Abstract

THOMAS LOVELL BEDDOES, who died by his own hand a century ago on January 26, 1849, is an intriguing example of a medical man in Whom—to use Sir Arthur NacNalty‘s striking phrase—the twin heritages of Apollo (medicine and poetry) were always strilng for the mastery. Eldest son of the eccentric Bristol physician, Thomas Beddoes, and nephew of the novelist Maria Edgeworth, he was born at Clifton on July 20, 1803. Educated at Bath Grammar School, at Charterhouse, and at Pembroke College, Oxford, he published "The Improvisatore" while an undergraduate ; but it was "The Bride‘s Tragedy" that won the praise of the critics in 1822. Abandoning literature for medicine, he went to Göttingen three years later, and as a medical student sat at the feet of Blumenbach, Langenbeck, and Stromeyer.

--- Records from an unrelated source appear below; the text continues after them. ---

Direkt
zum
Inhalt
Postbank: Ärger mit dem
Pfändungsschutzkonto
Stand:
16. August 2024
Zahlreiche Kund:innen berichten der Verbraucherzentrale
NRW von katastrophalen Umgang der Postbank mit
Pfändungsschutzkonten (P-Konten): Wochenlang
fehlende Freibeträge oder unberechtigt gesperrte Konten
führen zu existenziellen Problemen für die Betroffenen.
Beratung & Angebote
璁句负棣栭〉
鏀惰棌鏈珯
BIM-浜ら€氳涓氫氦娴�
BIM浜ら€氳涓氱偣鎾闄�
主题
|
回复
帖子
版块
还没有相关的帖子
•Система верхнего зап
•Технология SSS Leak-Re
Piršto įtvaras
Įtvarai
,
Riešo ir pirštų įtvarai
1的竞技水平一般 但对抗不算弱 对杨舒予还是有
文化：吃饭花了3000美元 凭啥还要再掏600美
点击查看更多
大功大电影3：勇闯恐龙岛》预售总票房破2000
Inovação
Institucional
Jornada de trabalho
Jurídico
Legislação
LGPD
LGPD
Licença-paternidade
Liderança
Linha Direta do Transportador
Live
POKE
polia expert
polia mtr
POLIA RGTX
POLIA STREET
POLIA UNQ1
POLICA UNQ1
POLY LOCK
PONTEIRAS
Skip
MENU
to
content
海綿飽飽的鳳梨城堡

After graduating M.D. at Würzburg in 1832, he practised in Germany and in Zurich. For a time he was engrossed in experimental physiology, and he translated R. D. Grainger‘s "Observations on ... the Spinal Cord" into German ; his translation apparently was never published. Towards the end of his life his mind became clouded, and there is some evidence to suggest that he inflicted a wound on his left leg, which became gangrenous and had to be amputated. While in hospital at Basle, he took his own life with curare, though apoplexy was recorded as the official cause of death. His macabre play, "Death‘s Jest-Book", was published in the following year. Despite its extravagant and unbalanced moods, Beddoes' poetry shows true lyrical greatness.